I finished the coffee, set the cup down, and let my head slump into my hands. The drone parts smelled like ozone and failure. Fern’s holo, frozen at the moment she smiled at the camera during the Taco Miracle, glared at me from the bench. It wassupposed to be comforting, but it was just proof I’d never really understood her.

“You want to watch it again?” I muttered.

Perc’s eye brightened. “Is that a trick question?”

I hit the button, and the projector hummed to life. The feed: Lioren Trivane, front and center, chest bare, eyes like nuclear dawn. Behind him, the mythic event played out in perfect, horrifying detail: rings of fire, the sky tearing, the planet Jupiter twisting under the weight of his will.

He said, “Observe,” and then he bent the moon in half, just like the old stories promised.

Even the audio had a low, animal whine, the kind of sound that stuck in your teeth long after the show was over. “Oh Lioren, that’s past my Roche limit! Oh, Moonbreaker! By Sol! Harder!” Europa begged.

When it ended, the room went quiet.

Perc leaked a bead of grease from his servo. “Still impressive, even on the eleventh go.”

I nodded. My throat was tight, but I wasn’t about to let Perc see it.

We sat there, the two of us, just watching the holo fade and waiting for something in the world to get better.

It wouldn’t, of course.

But we couldn’t stop watching.

The loop was going to play out, with or without us.

Thread Modulation: Fern Trivane

Axis Alignment: Fey Ruins

The air in the ruins got thicker with every step. At first it was just humidity, or so I lied to myself, but after twenty meters the pressure settled into my skull like a migraine, pushing out all the convenient lies and leaving only the red rawness underneath. I could feel my mythprint flexing, then stretching, then bleeding into the environment. It made sense: every inch of this place felt hungry, like it had been built to hollow out anyone dumb enough to try and pass through.

Zevelune didn’t seem to mind. She moved ahead of me, picking her way between the ancient trunks, her silhouette always a little too precise, never blurred even when the air started to shimmer and twist. She had a way of stepping into a shadow and coming out six meters ahead, as if time and space had agreed to let her cheat. The only reason I kept up was that every time I slowed, the ruins themselves seemed to close in—branches moving closer, bark creaking with a noise like a fist being unwrapped from a human heart.

The first challenge was nostalgia.

It hit without warning. One second I was breathing the rot and ozone of the stone forest; the next, I was on Pelago-9, standing in the half-collapsed hallway outside my childhood bedroom. The walls were the right shade of gray, the air still tinged with industrial solvent and the sour-sweet of vending broth, but everything was too quiet. I went to open the door and found my hand bleeding, every knuckle split. When I pushed inside, there was a family dinner in progress—Mom, Dad, even a younger version of me, all sitting around the battered metal table.

None of them looked up.

I tried to speak. The words stuck. I tried to move, but my legs went soft, bones turning to taffy.
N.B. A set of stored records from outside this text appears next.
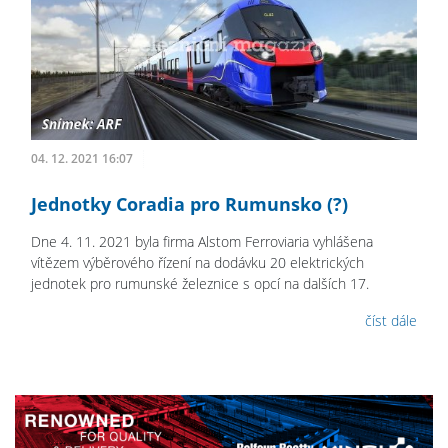
04. 12. 2021 16:07
Jednotky Coradia pro Rumunsko (?)
Dne 4. 11. 2021 byla firma Alstom Ferroviaria vyhlášena
vítězem výběrového řízení na dodávku 20 elektrických
jednotek pro rumunské železnice s opcí na dalších 17.
číst dále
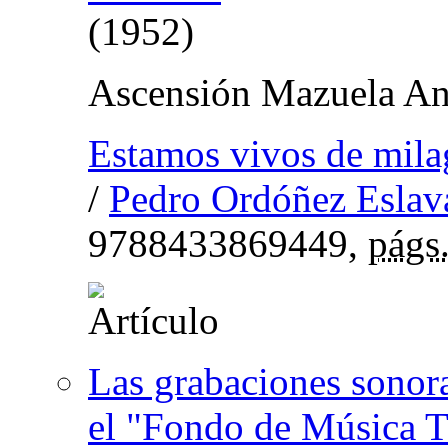
(1952)
Ascensión Mazuela An
Estamos vivos de mila
/
Pedro Ordóñez Eslav
9788433869449,
págs
Las grabaciones sonor
el "Fondo de Música 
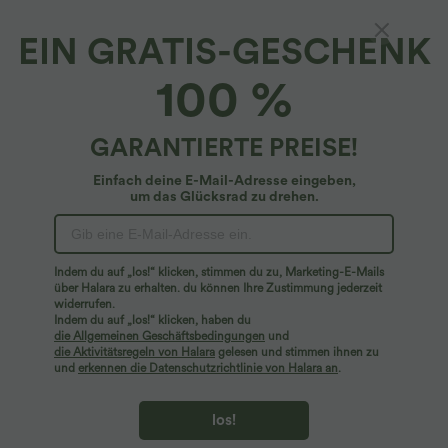
EIN GRATIS-GESCHENK
Geraffter 2-in-1 Minirock in A-Linie mit hohem
100 %
Bund, Gesäßtaschen, Bauchkontrolle und
InstantCool - schnelltrocknend, UPF50+
$36.95 USD
GARANTIERTE PREISE!
Einfach deine E-Mail-Adresse eingeben,
um das Glücksrad zu drehen.
Indem du auf „los!“ klicken, stimmen du zu, Marketing-E-Mails
über Halara zu erhalten. du können Ihre Zustimmung jederzeit
widerrufen.
Indem du auf „los!“ klicken, haben du
die Allgemeinen Geschäftsbedingungen
und
die Aktivitätsregeln von Halara
gelesen und stimmen ihnen zu
und
erkennen die Datenschutzrichtlinie von Halara an
.
los!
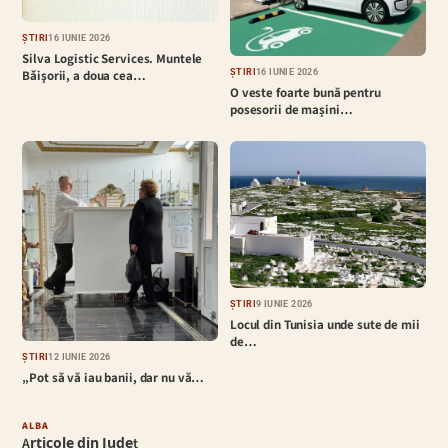
ȘTIRI
16 IUNIE 2026
Silva Logistic Services. Muntele
Bǎişorii, a doua cea…
ȘTIRI
16 IUNIE 2026
O veste foarte bună pentru
posesorii de mașini…
ȘTIRI
9 IUNIE 2026
Locul din Tunisia unde sute de mii
de…
ȘTIRI
12 IUNIE 2026
„Pot să vă iau banii, dar nu vă…
ALBA
Articole din Județ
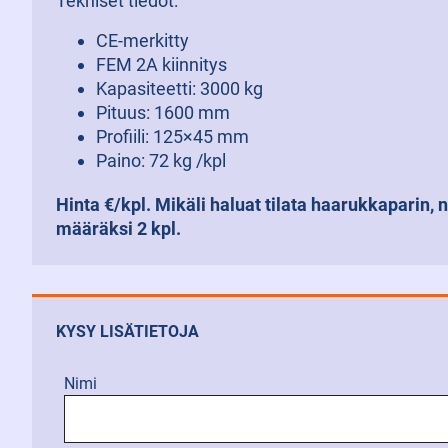
Tekniset tiedot:
CE-merkitty
FEM 2A kiinnitys
Kapasiteetti: 3000 kg
Pituus: 1600 mm
Profiili: 125×45 mm
Paino: 72 kg /kpl
Hinta €/kpl. Mikäli haluat tilata haarukkaparin, n
määräksi 2 kpl.
KYSY LISÄTIETOJA
Nimi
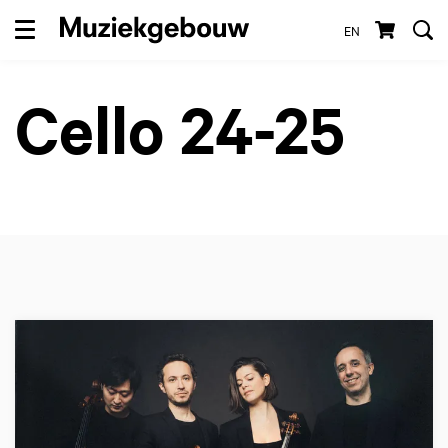
EN
Menu
Cello 24-25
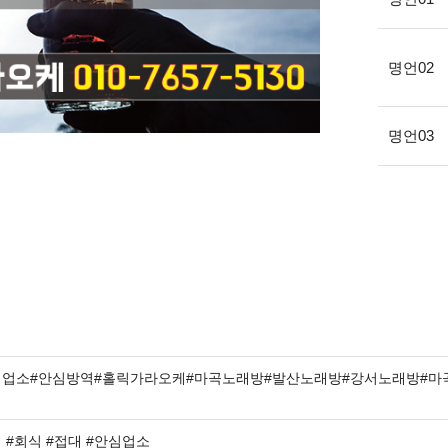
명언02
명언03
심업소#안심방역#홀릭가라오케#마곡노래방#발산노래방#강서노래방#마
 #회식 #접대 #안심업소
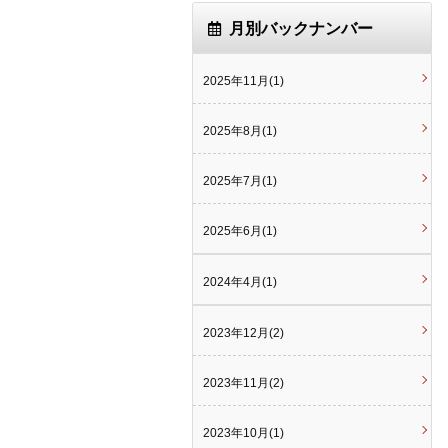
月別バックナンバー
2025年11月(1)
2025年8月(1)
2025年7月(1)
2025年6月(1)
2024年4月(1)
2023年12月(2)
2023年11月(2)
2023年10月(1)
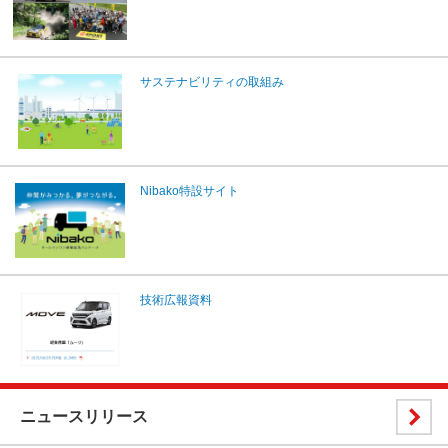
サステナビリティの取組み
Nibako特設サイト
技術広報資料
ニュースリリース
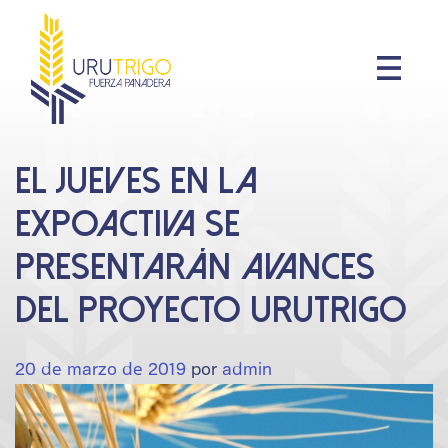
Skip
to
content
El jueves en la
Expoactiva se
presentarán avances
del proyecto Urutrigo
20 de marzo de 2019
por
admin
Zevelune’s voice cut through the memory, low and dry: “You miss them, don’t you?”

I spun, but she wasn’t in the room. Instead, she was at the window, leaning in from outside, her smile too wide for the angle. Her eyes had gone dark, no light in them at all.

“I don’t,” I said, and it was the world’s worst lie.

The memory looped. Again. Again. Every time I reached for the door, my hand bled a little more. Every time I tried to call out, the words tasted of rust.